- _TASK GOAL_
Please gather every row below that contains the string "from", and copy each of those rows in full.

[[ LISTED ENTRIES, beginning ]]

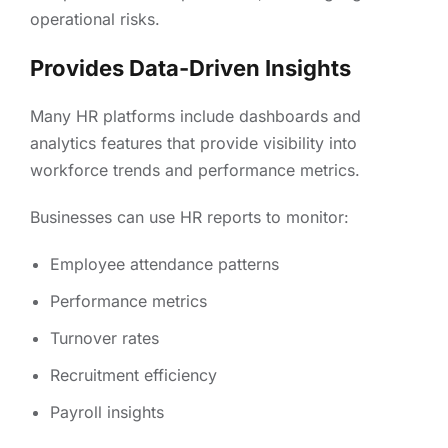
operational risks.
Provides Data-Driven Insights
Many HR platforms include dashboards and
analytics features that provide visibility into
workforce trends and performance metrics.
Businesses can use HR reports to monitor:
Employee attendance patterns
Performance metrics
Turnover rates
Recruitment efficiency
Payroll insights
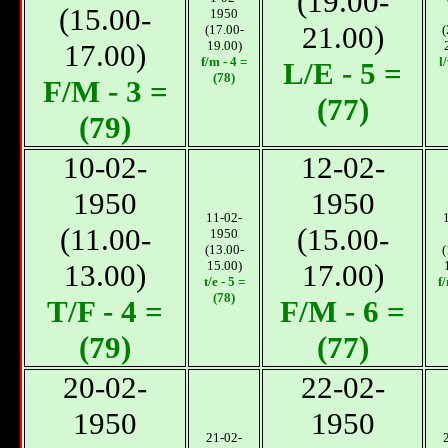
(19.00-
(15.00-
1950
21.00)
(17.00-
(
17.00)
19.00)
f/m - 4 =
l
L/E - 5 =
(78)
F/M - 3 =
(77)
(79)
10-02-
12-02-
1950
1950
11-02-
(11.00-
(15.00-
1950
(13.00-
(
13.00)
15.00)
17.00)
t/e - 5 =
f
(78)
T/F - 4 =
F/M - 6 =
(79)
(77)
20-02-
22-02-
1950
1950
21-02-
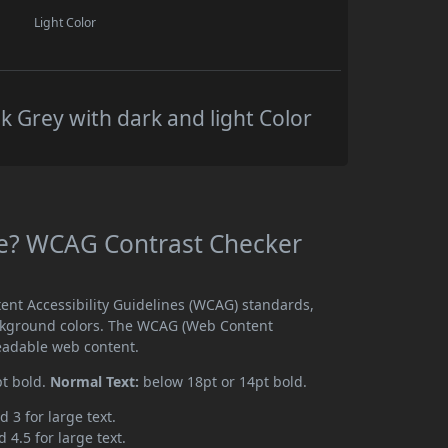
Light Color
k Grey with dark and light Color
ble? WCAG Contrast Checker
tent Accessibility Guidelines (WCAG) standards,
ckground colors. The WCAG (Web Content
readable web content.
pt bold.
Normal Text:
below 18pt or 14pt bold.
d 3 for large text.
 4.5 for large text.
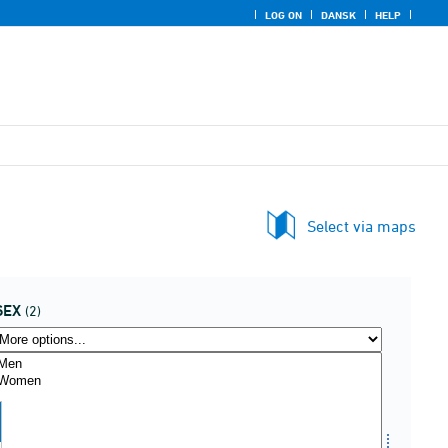
LOG ON
DANSK
HELP
Select via maps
SEX
(2)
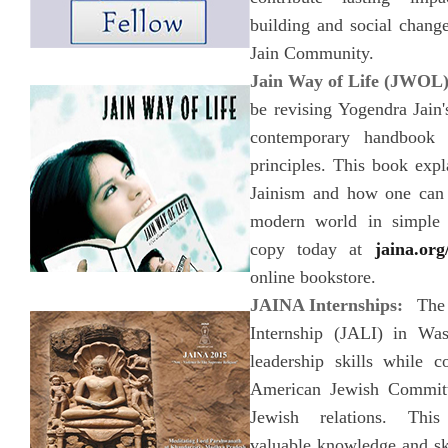
building and social change
Jain Community.
Jain Way of Life (JWOL
be revising Yogendra Jain
contemporary handbook 
principles. This book expl
Jainism and how one can 
modern world in simple 
copy today at
jaina.org
online bookstore.
JAINA Internships:
The 
Internship (JALI) in Was
leadership skills while c
American Jewish Committ
Jewish relations. Thi
valuable knowledge and ski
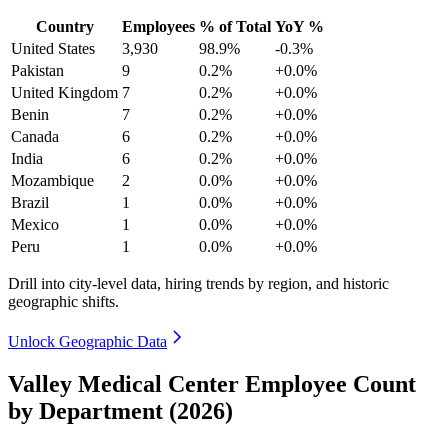
Country
Employees
% of Total
YoY %
United States
3,930
98.9%
-0.3%
Pakistan
9
0.2%
+0.0%
United Kingdom
7
0.2%
+0.0%
Benin
7
0.2%
+0.0%
Canada
6
0.2%
+0.0%
India
6
0.2%
+0.0%
Mozambique
2
0.0%
+0.0%
Brazil
1
0.0%
+0.0%
Mexico
1
0.0%
+0.0%
Peru
1
0.0%
+0.0%
Drill into city-level data, hiring trends by region, and historic
geographic shifts.
Unlock Geographic Data
Valley Medical Center Employee Count
by Department (2026)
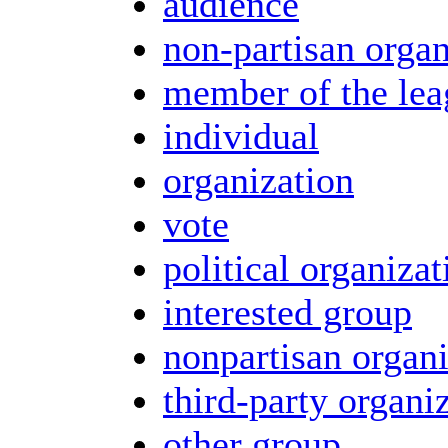
audience
non-partisan organ
member of the lea
individual
organization
vote
political organizat
interested group
nonpartisan organi
third-party organi
other group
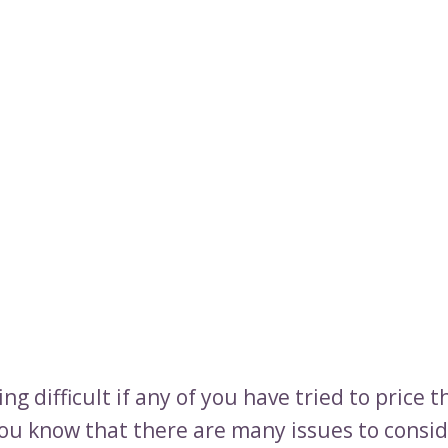
ing difficult if any of you have tried to price t
ou know that there are many issues to consid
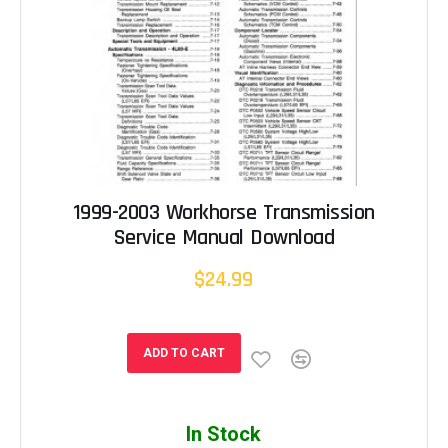
1999-2003 Workhorse Transmission
Service Manual Download
$24.99
ADD TO CART
In Stock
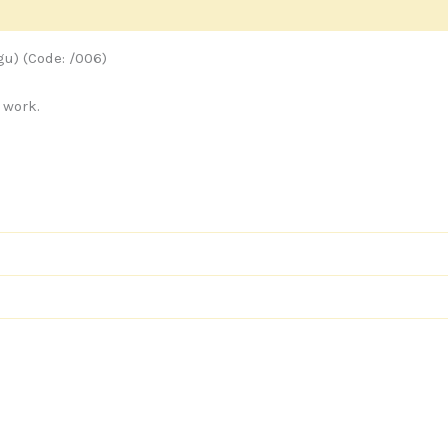
s
u) (Code: /006)
 work.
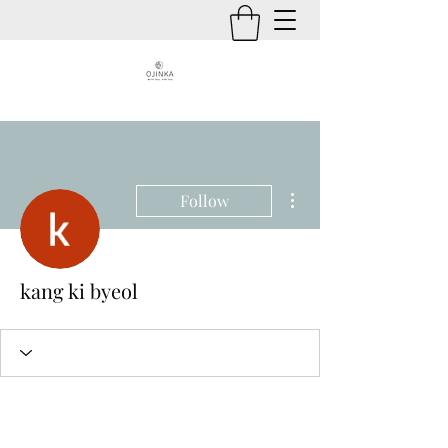
More actions
Follow
kang ki byeol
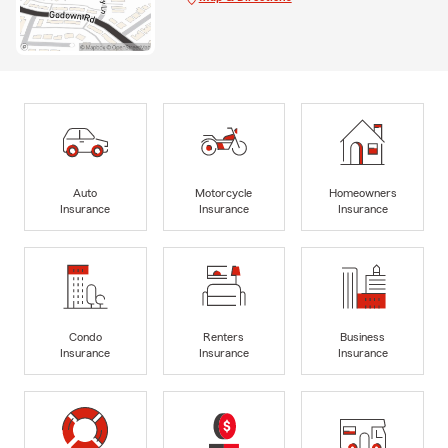
Auto
Motorcycle
Homeowners
Insurance
Insurance
Insurance
Condo
Renters
Business
Insurance
Insurance
Insurance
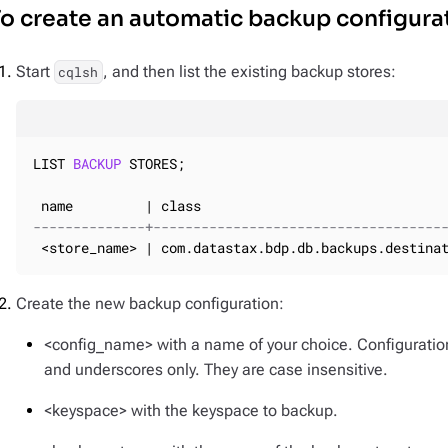
o create an automatic backup configura
Start
, and then list the existing backup stores:
cqlsh
LIST 
BACKUP
 STORES;

--------------+------------------------------------
 <store_name> | com.datastax.bdp.db.backups.destina
Create the new backup configuration:
<config_name> with a name of your choice. Configurati
and underscores only. They are case insensitive.
<keyspace> with the keyspace to backup.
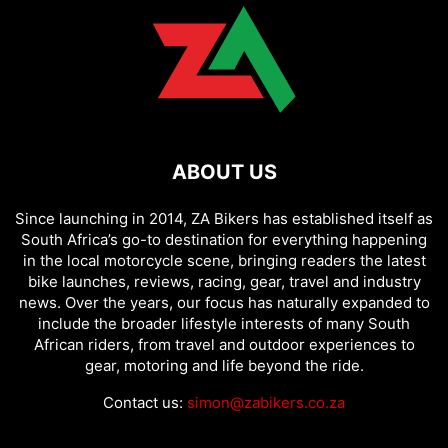
ABOUT US
Since launching in 2014, ZA Bikers has established itself as
South Africa’s go-to destination for everything happening
in the local motorcycle scene, bringing readers the latest
bike launches, reviews, racing, gear, travel and industry
news. Over the years, our focus has naturally expanded to
include the broader lifestyle interests of many South
African riders, from travel and outdoor experiences to
gear, motoring and life beyond the ride.
Contact us:
simon@zabikers.co.za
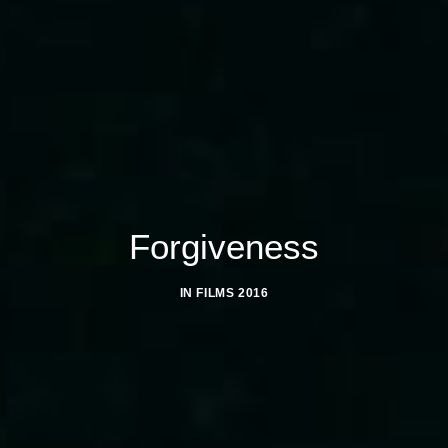
Forgiveness
IN
FILMS 2016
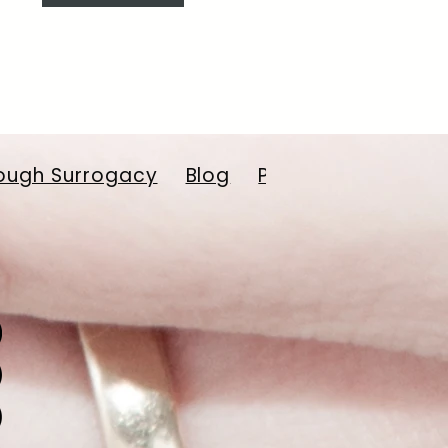
ough Surrogacy
Blog
Payment Resourc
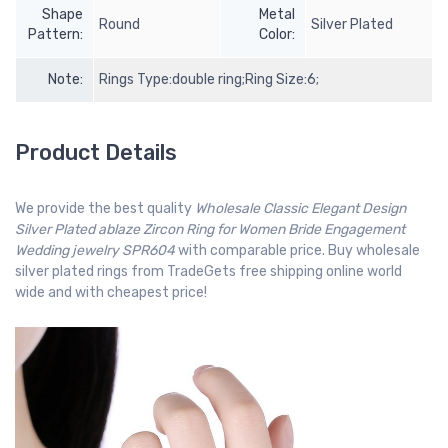
Shape
Metal
Round
Silver Plated
Pattern:
Color:
Note:
Rings Type:double ring;Ring Size:6;
Product Details
We provide the best quality
Wholesale Classic Elegant Design
Silver Plated ablaze Zircon Ring for Women Bride Engagement
Wedding jewelry SPR604
with comparable price. Buy wholesale
silver plated rings from TradeGets free shipping online world
wide and with cheapest price!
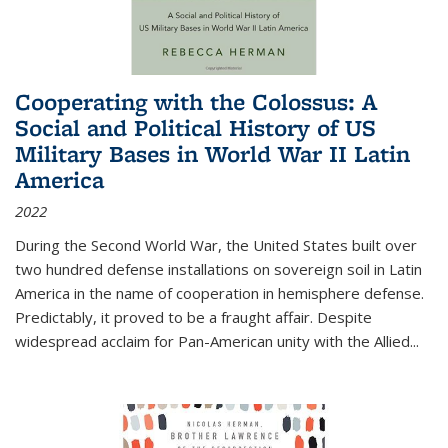
Cooperating with the Colossus: A
Social and Political History of US
Military Bases in World War II Latin
America
2022
During the Second World War, the United States built over
two hundred defense installations on sovereign soil in Latin
America in the name of cooperation in hemisphere defense.
Predictably, it proved to be a fraught affair. Despite
widespread acclaim for Pan-American unity with the Allied
...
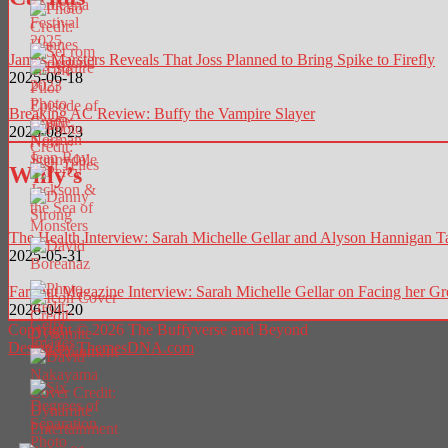
James Marsters Reveals That Joss Planned to Bring Spike to Firefly
2025-06-18
Breaking AC Review: Buffy the Vampire Slayer
2025-08-23
Willy’s
The Health Interview: Sarah Michelle Gellar and Alyson Hannigan T
2025-05-31
Far Out Magazine Interview: Sarah Michelle Gellar on Facing her Gre
2026-04-20
Copyright © 2026 The Buffyverse and Beyond
Design by ThemesDNA.com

[[ LISTED ENTRIES, end ]]

- _RESPONSE FOR THIS EXERCISE_
African riders, from travel and outdoor experiences to
silver plated rings from TradeGets free shipping online world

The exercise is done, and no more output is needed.